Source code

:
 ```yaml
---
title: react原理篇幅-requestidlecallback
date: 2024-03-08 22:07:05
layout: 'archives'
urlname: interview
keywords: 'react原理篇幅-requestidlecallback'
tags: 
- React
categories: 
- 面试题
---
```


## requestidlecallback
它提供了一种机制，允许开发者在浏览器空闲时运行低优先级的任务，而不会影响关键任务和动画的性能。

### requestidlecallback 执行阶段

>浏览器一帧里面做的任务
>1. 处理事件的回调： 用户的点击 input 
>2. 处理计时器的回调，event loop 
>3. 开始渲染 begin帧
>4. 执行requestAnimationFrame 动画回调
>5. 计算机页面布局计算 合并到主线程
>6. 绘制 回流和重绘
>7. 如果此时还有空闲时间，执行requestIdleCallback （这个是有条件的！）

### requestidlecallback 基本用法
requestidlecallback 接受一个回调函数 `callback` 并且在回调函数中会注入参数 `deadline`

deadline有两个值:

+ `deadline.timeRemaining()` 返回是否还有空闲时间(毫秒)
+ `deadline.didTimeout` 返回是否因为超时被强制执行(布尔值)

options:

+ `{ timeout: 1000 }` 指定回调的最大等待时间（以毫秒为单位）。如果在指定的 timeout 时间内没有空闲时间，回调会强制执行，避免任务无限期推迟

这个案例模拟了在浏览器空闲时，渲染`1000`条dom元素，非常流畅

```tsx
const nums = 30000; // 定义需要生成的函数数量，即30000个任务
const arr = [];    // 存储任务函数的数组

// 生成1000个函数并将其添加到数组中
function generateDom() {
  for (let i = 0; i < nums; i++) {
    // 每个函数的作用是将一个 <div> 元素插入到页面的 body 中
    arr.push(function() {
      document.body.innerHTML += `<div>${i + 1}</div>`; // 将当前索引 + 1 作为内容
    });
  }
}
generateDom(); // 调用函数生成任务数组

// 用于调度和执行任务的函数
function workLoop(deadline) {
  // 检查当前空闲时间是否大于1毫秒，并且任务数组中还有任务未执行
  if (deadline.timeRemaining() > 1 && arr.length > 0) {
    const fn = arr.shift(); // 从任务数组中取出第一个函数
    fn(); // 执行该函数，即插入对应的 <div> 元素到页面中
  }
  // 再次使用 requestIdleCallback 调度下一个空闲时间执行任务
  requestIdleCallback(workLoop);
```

★ ★ ★ ★

■ Exercise prompt: All lines that hold the word "nums" should be copied from the data.

■ Solution below:
const nums = 30000; // 定义需要生成的函数数量，即30000个任务
  for (let i = 0; i < nums; i++) {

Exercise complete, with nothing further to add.